By dividing up the channel's cross-section into a rectangle and two triangles we can, with the help of a little trigonometry, determine the lengths of the rectangle's and triangles' sides, and thence the cross-sectional area.
The area of the cross-section is
| \displaystyle \begin{align}
A(\alpha) &= 10\cdot 10\cos\alpha + 2\cdot\frac{1}{2}\cdot 10\cos\alpha \cdot 10\sin\alpha\\[5pt] &= 100\cos \alpha (1+\sin\alpha)\,\textrm{.} \end{align} |
If we limit the angle to lie between \displaystyle 0 and \displaystyle \pi/2, the problem can be formulated as:
- Maximise the function \displaystyle A(\alpha) = 100\cos\alpha (1+\sin\alpha) when
\displaystyle 0\le \alpha \le {\pi }/{2}\,.
The area function is a differentiable function and the area is least when \displaystyle \alpha=0 or \displaystyle \alpha=\pi/2\,, so the area must assume its maximum at a critical point of the area function.
We differentiate the area function:
| \displaystyle \begin{align}
A'(\alpha) &= 100\cdot (-\sin\alpha)\cdot (1+\sin\alpha) + 100\cdot\cos\alpha \cdot \cos\alpha\\[5pt] &= -100\sin\alpha - 100\sin^2\!\alpha + 100\cos^2\!\alpha\,\textrm{.} \end{align} |
At a critical point \displaystyle A'(\alpha)=0 and this gives us the equation
| \displaystyle \sin\alpha + \sin^2\!\alpha - \cos^2\!\alpha = 0 |
after eliminating the factor -100. We replace \displaystyle \cos^2\!\alpha with \displaystyle 1-\sin^2\!\alpha (according to the Pythagorean identity) to obtain an equation solely in \displaystyle \sin\alpha\,,
| \displaystyle \begin{align}
\sin\alpha + \sin^2\!\alpha - (1-\sin^2\!\alpha) &= 0\\[5pt] 2\sin^2\!\alpha + \sin\alpha - 1 &= 0\,\textrm{.} \end{align} |
This is a second-degree equation in \displaystyle \sin\alpha and completing the square gives that
| \displaystyle \begin{align}
2\bigl(\sin\alpha + \tfrac{1}{4}\bigr)^{2} - 2\bigl(\tfrac{1}{4}\bigr)^2 - 1 &= 0\\[5pt] \bigl(\sin\alpha + \tfrac{1}{4}\bigr)^2 &= \frac{9}{16} \end{align} |
and we obtain \displaystyle \sin\alpha = -\tfrac{1}{4}\pm \tfrac{3}{4}, i.e. \displaystyle \sin \alpha = -1 or \displaystyle \sin \alpha = \tfrac{1}{2}\,.

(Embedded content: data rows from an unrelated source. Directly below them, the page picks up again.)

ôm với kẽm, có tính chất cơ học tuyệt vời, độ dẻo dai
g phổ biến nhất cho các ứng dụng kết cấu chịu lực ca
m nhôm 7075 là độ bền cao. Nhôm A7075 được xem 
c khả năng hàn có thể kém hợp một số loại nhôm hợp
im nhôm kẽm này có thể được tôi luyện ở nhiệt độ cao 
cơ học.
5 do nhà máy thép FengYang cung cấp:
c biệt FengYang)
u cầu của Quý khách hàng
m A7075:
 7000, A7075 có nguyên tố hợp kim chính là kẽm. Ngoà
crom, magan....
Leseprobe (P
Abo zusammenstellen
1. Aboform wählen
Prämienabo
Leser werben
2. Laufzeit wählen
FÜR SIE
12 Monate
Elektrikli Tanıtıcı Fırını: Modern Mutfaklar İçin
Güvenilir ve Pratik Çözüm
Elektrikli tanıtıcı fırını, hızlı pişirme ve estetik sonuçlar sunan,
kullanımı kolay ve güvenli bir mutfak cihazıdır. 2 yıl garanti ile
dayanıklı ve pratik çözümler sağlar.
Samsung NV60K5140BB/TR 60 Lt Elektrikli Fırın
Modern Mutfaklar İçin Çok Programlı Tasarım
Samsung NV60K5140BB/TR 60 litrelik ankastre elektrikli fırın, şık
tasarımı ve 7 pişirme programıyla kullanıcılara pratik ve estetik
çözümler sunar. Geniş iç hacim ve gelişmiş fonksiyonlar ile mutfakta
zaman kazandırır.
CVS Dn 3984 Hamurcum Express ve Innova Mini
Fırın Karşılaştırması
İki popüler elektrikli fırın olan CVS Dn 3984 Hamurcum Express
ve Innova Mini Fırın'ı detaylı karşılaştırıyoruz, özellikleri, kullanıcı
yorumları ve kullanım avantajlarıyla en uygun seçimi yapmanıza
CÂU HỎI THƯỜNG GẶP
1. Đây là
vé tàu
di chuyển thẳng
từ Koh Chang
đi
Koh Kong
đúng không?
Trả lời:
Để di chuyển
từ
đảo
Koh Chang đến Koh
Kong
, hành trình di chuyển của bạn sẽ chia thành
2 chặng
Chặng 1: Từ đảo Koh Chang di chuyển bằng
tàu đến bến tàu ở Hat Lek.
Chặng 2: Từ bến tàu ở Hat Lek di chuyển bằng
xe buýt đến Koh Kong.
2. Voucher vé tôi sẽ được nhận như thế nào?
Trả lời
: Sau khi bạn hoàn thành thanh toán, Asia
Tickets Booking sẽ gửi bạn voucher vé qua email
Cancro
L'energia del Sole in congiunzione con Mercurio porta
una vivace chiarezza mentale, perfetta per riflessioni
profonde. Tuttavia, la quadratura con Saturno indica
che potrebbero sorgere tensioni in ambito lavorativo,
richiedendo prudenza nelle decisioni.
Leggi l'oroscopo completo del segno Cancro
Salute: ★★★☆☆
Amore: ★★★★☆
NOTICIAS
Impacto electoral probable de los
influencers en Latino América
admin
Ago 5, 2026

The case \displaystyle \sin \alpha =-1 is not satisfied for \displaystyle 0\le \alpha \le \pi/2 and \displaystyle \sin \alpha = \tfrac{1}{2} gives \displaystyle \alpha = \pi/6. Thus \displaystyle \alpha = \pi/6\, is a critical point.
If we summarize, we know therefore that the cross-sectional area has local minimum points at \displaystyle \alpha = 0 and \displaystyle \alpha = \pi/2 and that we have a critical point at \displaystyle \alpha = \pi/6\,. This critical point must be a maximum, which we can also show using the second derivative,
| \displaystyle \begin{align}
A''(\alpha) &= -100\cos\alpha - 100\cdot 2\sin\alpha\cdot\cos\alpha + 100\cdot 2\cos\alpha \cdot (-\sin\alpha)\\[5pt] &= -100\cos\alpha (1+4\sin\alpha)\,, \end{align} |
which is negative at \displaystyle \alpha = \pi/6,
| \displaystyle \begin{align}
A''(\pi/6) &= -100\cos\frac{\pi}{6}\cdot \Bigl(1+4\sin\frac{\pi}{6}\Bigr)\\[5pt] &= -100\cdot\frac{\sqrt{3}}{2}\cdot \Bigl( 1+4\cdot \frac{1}{2} \Bigr)<0\,\textrm{.} \end{align} |
There are no local maximum points other than \displaystyle \alpha = \pi/6\,, which must therefore also be a global maximum.